Launch HN: Metriport (YC S22) – Open-source API for healthcare data exchange

Interoperability Strategy

  • Metriport connects to multiple health information exchanges (HIEs) and frameworks (e.g., Carequality, CommonWell, eHealth Exchange) rather than to individual EHR instances.
  • This aims to avoid one-off integrations with each provider or EHR and to solve “record location” and patient matching at scale.
  • Vaccine registries are a separate, older HL7v2 ecosystem; current support is limited but seen as a future target.

Standards, Coverage, and Use Constraints

  • Uses FHIR R4, aligned with US Core and planning for USCDI v3 (2026 ONC requirement).
  • Early FHIR implementation guide exists; a formal capability statement is planned.
  • Currently limited to HIPAA “Treatment” purposes of use; only covered entities and their business associates can use it.
  • Reported coverage is ~93% of the US population via connected networks; reasons for the remaining gap are not explained.

Product Capabilities & Architecture

  • Provides an API to pull comprehensive records and also to push data back into EHRs through HIEs.
  • Supports sending FHIR, C-CDA, PDFs, and images; FHIR is converted to C-CDA where needed so structured data appears directly in the EHR chart.
  • Backend uses a self-hosted, open-source HAPI FHIR server on AWS; customers can replicate data into other FHIR stores (e.g., Google Cloud) if desired.

Comparison to Existing Networks/Vendors

  • Positioned as an open-source alternative to “network of networks” vendors (e.g., Health Gorilla, Particle Health) and to joining eHealth Exchange directly.
  • Claims: more transparent internals, better pricing model (per full-record retrieval, no long-term lock-ins), and close, consulting-style implementation support.
  • Skeptics note traditional provider orgs often don’t care about OSS and that data quality varies widely across health systems.

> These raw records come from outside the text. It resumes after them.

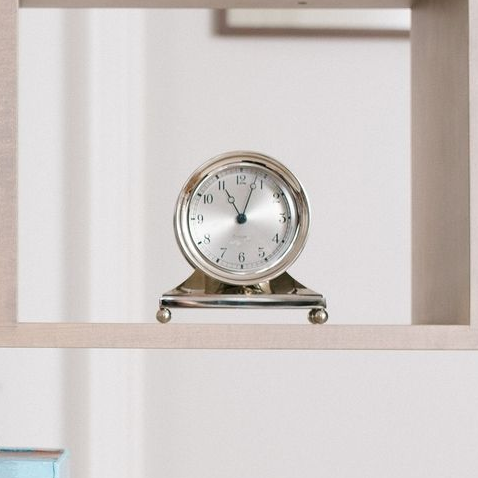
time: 11:03
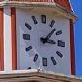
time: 3:07
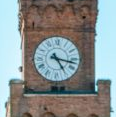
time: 3:24
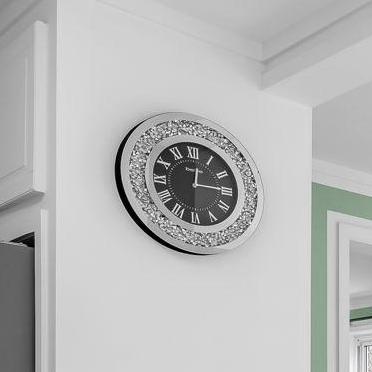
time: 6:15
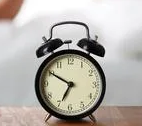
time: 6:50
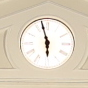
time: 5:57
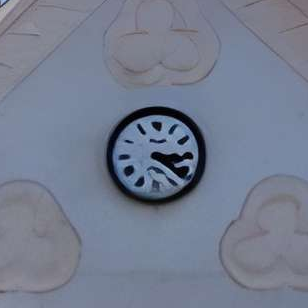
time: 3:22
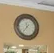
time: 11:36
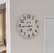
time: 4:44
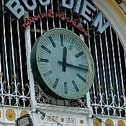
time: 12:16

Privacy, Security & Regulation

  • Maintains audit logs for all transactions; HIEs themselves generally act as directories rather than data stores.
  • Interstate privacy nuances (e.g., abortion-related protections in California) are handled case by case.
  • Thread debate over ISO/FDA requirements: some argue heavy certification is needed in certain jurisdictions; others reply that such middleware is typically not an FDA-regulated device and that OSS is widely used.

Patient Access & Consumer Apps

  • Metriport cannot currently be used by individuals to fetch their own records from HIEs; TEFCA/IAS support is seen as a future possibility but not yet practically available.
  • For now, patient-facing apps must use EHRs’ individual-access APIs (SMART on FHIR / portal logins), which is described as high-friction and fragmented.

Global Context and System Design

  • Commenters from countries with centralized, state-run health record systems (e.g., Estonia, Finland) highlight the convenience of unified national portals, though certification costs for app developers can be high.
  • In the US, some states and regions are slowly moving toward more centralized EMR deployments (e.g., statewide Epic projects), but the landscape remains fragmented.

Community Reactions & Open-Source Model

  • Many express enthusiasm that an open-source, modern API is tackling entrenched healthcare data silos and replacing fax-based workflows.
  • Investors reportedly accepted the OSS model because the operational/compliance “moat” is large even if code is forkable.
  • Some criticize the pivot away from a previous consumer app and feel existing users were left behind; others ask for a detailed postmortem on that earlier product.
  • Concerns are raised about potential future misuse of data (e.g., sale after acquisition); responses emphasize legal constraints (HIPAA), open-source-driven transparency, and a stated refusal to exploit data beyond treatment use.